Extracted records
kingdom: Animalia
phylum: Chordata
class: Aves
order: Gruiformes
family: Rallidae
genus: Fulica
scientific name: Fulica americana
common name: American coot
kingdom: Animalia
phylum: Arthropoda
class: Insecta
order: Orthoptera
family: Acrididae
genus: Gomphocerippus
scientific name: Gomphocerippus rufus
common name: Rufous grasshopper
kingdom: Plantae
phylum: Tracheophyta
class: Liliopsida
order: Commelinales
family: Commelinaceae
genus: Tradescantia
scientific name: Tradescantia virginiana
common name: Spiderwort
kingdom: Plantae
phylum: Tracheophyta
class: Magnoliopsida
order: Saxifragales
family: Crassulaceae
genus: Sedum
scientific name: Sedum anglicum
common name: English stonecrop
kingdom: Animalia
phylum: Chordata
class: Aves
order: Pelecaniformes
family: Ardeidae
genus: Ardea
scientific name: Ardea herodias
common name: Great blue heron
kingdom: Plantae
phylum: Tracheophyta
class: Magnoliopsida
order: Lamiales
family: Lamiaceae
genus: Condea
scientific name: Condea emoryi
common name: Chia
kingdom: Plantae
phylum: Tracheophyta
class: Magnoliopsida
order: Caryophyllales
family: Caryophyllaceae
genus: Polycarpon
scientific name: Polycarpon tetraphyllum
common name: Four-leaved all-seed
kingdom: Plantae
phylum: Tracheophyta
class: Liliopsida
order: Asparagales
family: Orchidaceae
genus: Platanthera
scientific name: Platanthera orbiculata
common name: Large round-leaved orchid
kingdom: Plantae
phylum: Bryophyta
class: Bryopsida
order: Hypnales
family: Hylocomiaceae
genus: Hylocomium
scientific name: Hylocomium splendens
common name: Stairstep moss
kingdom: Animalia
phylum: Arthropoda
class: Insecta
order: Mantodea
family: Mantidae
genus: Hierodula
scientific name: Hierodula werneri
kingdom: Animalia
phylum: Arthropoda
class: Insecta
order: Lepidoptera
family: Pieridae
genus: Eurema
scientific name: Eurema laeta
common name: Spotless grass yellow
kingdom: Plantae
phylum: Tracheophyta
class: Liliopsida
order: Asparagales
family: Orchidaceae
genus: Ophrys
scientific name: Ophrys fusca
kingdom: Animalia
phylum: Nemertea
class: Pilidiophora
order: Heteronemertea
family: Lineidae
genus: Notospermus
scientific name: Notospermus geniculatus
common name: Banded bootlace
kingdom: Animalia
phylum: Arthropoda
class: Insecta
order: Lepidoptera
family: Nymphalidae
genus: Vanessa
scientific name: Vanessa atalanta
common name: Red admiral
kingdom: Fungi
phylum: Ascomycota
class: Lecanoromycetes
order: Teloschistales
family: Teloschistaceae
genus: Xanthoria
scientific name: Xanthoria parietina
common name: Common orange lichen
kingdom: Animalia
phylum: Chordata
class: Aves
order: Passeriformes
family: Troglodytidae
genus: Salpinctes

◆ YOUR OBJECTIVE ◆
Please rewrite the listing from the line with "common name: Common orange lichen" through the end, changing "phylum" to "division" and leaving everything else the same.

◆ SOLUTION ◆
common name: Common orange lichen
kingdom: Animalia
division: Chordata
class: Aves
order: Passeriformes
family: Troglodytidae
genus: Salpinctes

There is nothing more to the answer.